In a press release sent out last Friday, the firm detailed plans to put PC technology into vehicles for communications, entertainment, emergency and navigation systems. According to the chip giant, emerging trends will be ideally suited to in-vehicle systems. For instance, users can get multimedia information from the Internet through voice commands processed by MMX Pentiums, and store huge amounts of navigational, weather or other data on DVD drives.
"This is not a futuristic concept. The basic technology that could enable these applications in the vehicle is here today", said Ron Smith, vice president of Intel's semiconductor products group. " The automobile is the next logical venue to adopt this technology."
Intel said that using PC technology made sense as it is cost-effective, allows drivers to access a huge software base that is compatible with PCs used in offices and in mobile PCs "on the road", and can easily be upgraded.
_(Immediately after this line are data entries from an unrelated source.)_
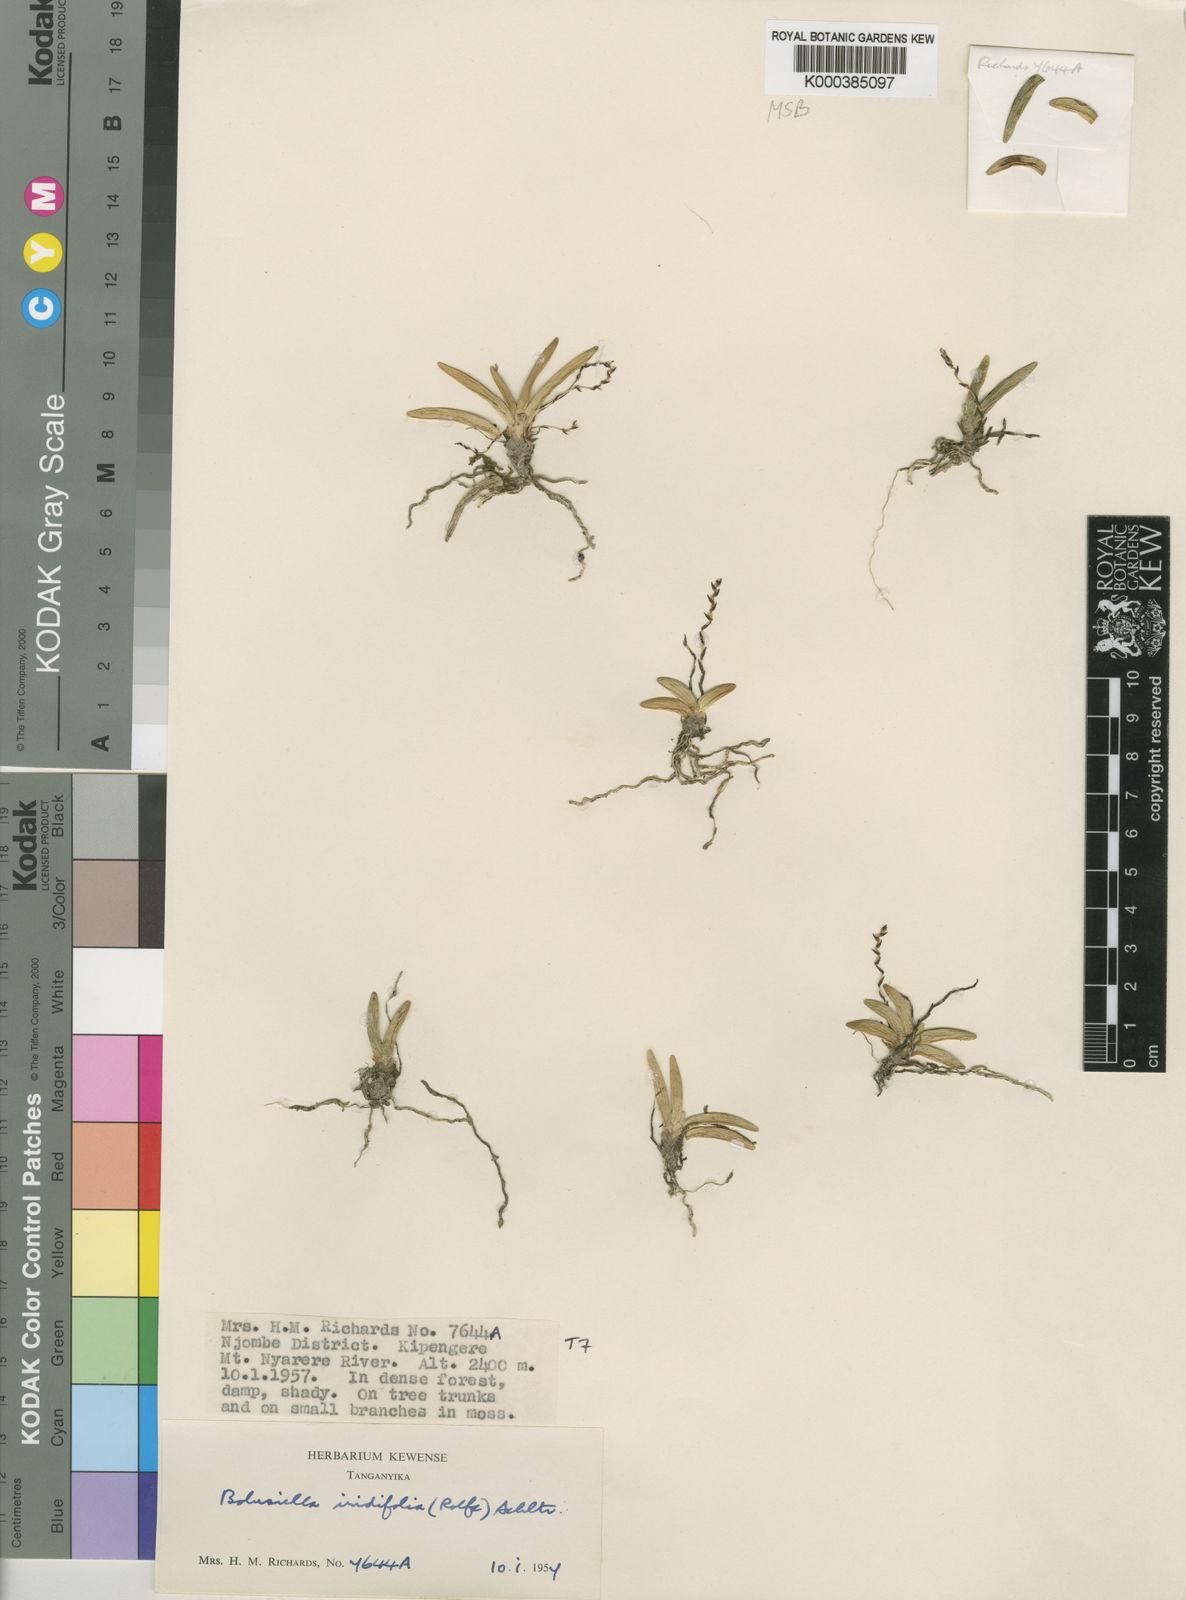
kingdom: Plantae
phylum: Tracheophyta
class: Liliopsida
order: Asparagales
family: Orchidaceae
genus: Bolusiella
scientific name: Bolusiella iridifolia
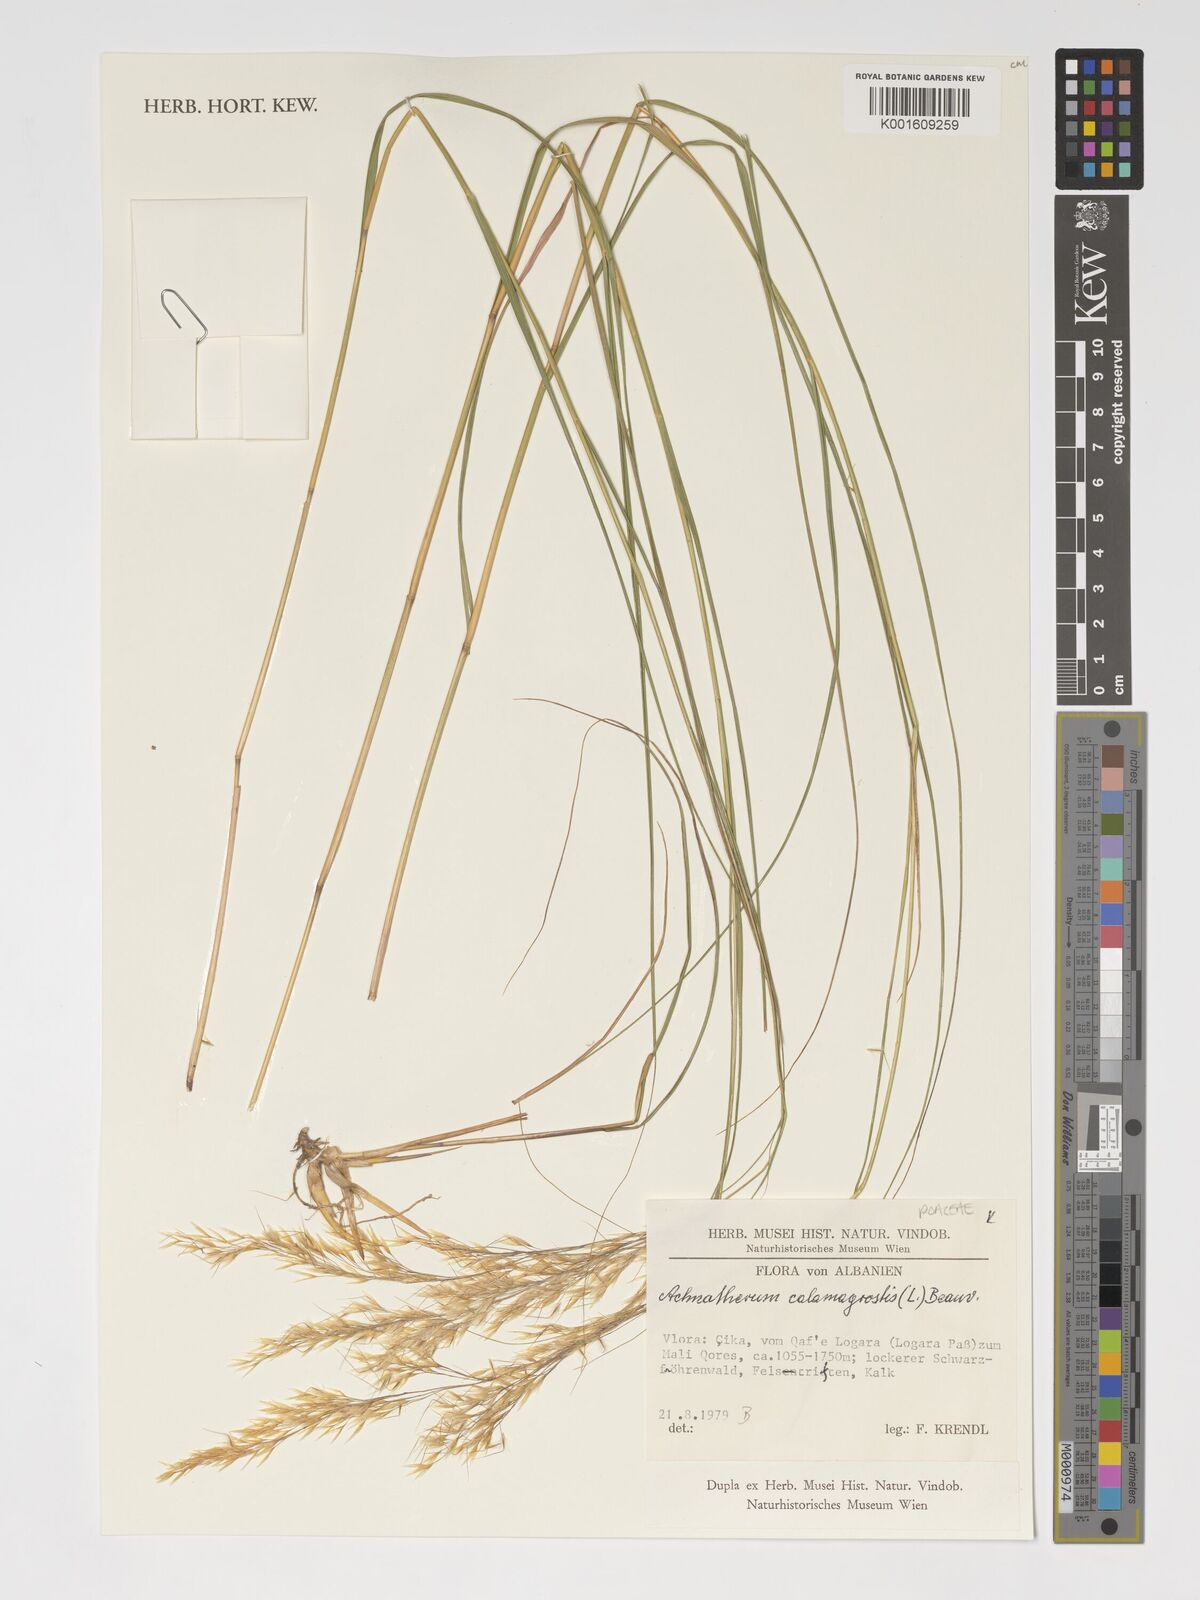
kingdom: Plantae
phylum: Tracheophyta
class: Liliopsida
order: Poales
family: Poaceae
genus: Achnatherum
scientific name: Achnatherum calamagrostis
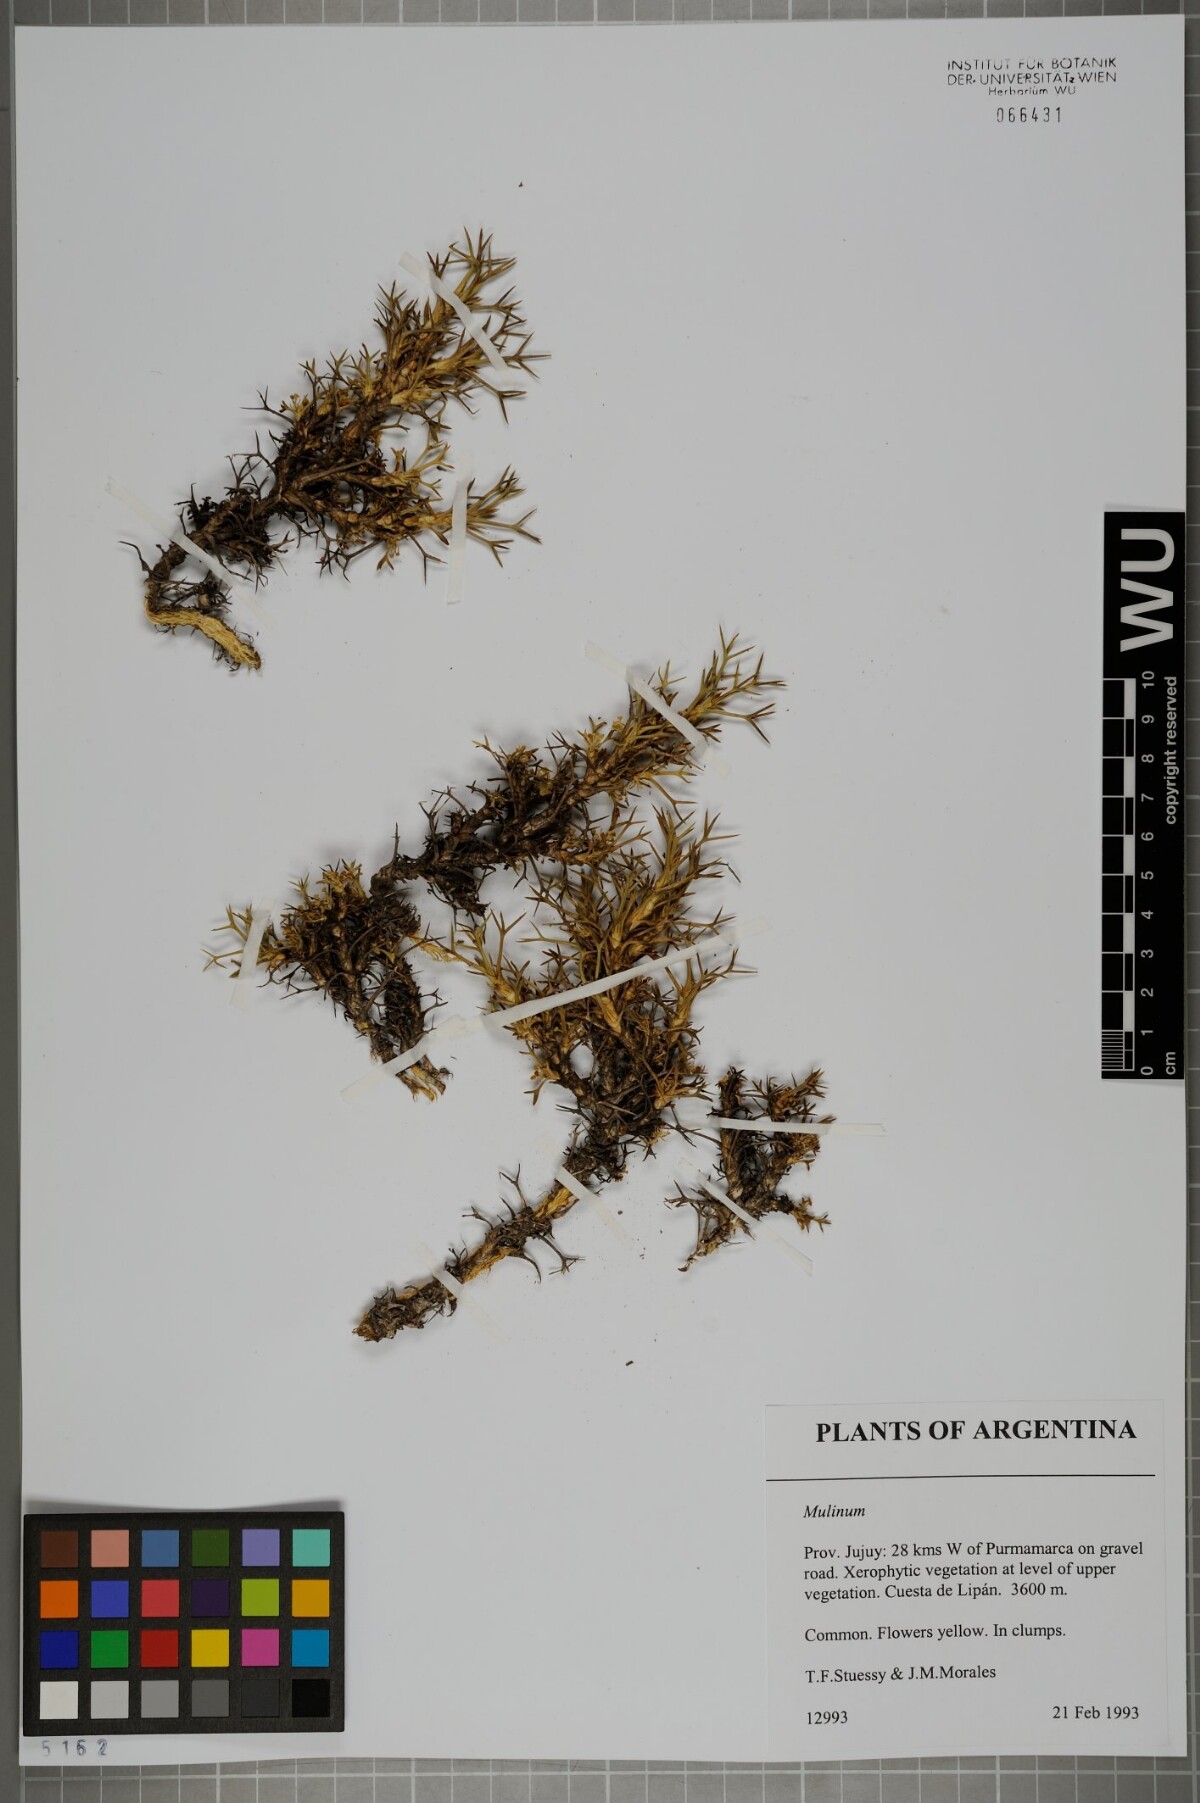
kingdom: Plantae
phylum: Tracheophyta
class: Magnoliopsida
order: Apiales
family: Apiaceae
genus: Azorella
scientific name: Azorella
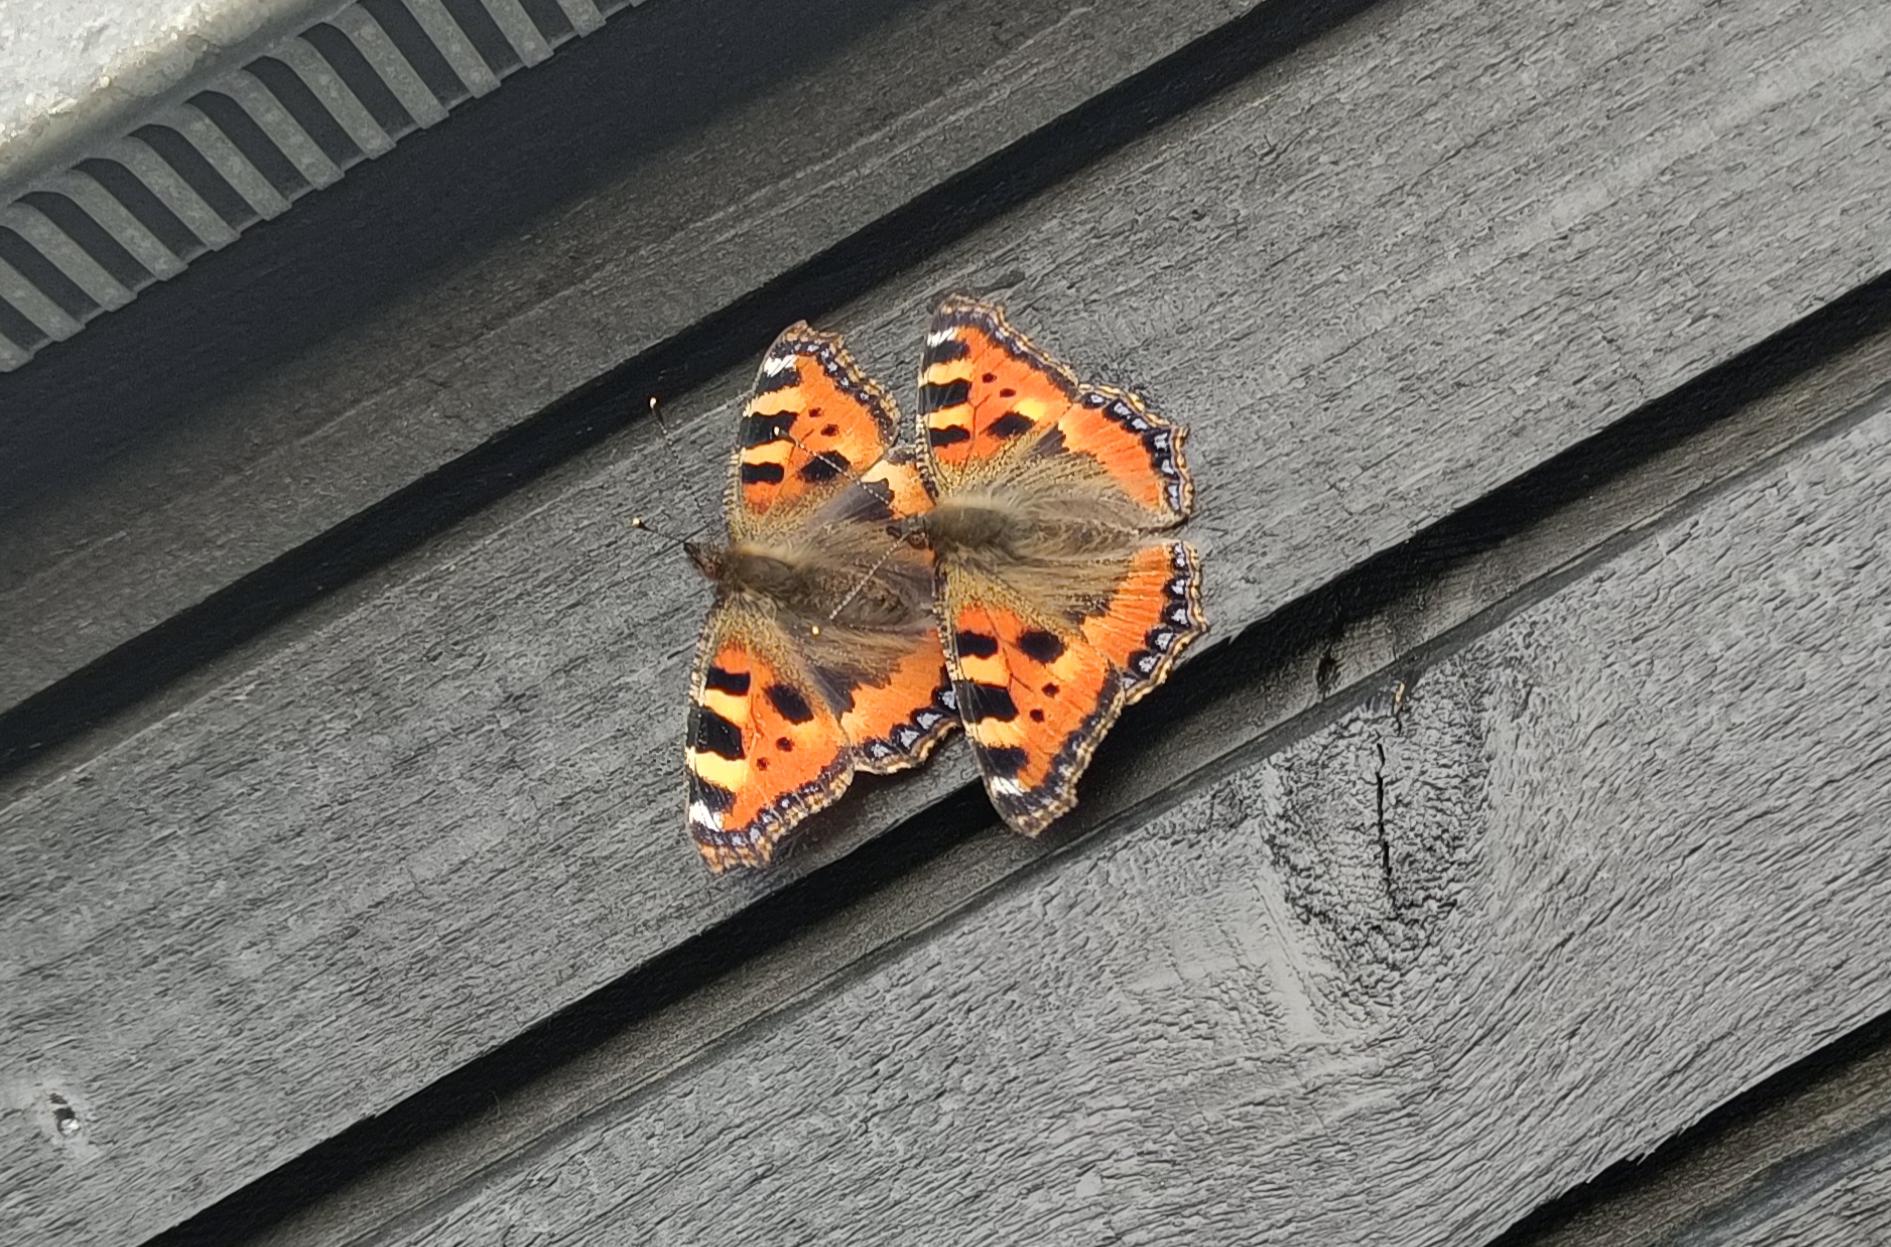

The starting point is a new reference platform for hardware and software developers to create native applications or port existing applications. Intel also plans a developer conference in 1997.
PCDN Comment: This may not be as bizarre as it sounds. Sales forces already use mobile PCs with AutoRoute or a similar journey planner and chips control several in-car functions. The key question is whether the Pentium's PC compatibility can justify its high price compared to dedicated devices that could achieve similar tasks at a lower price. One to watch.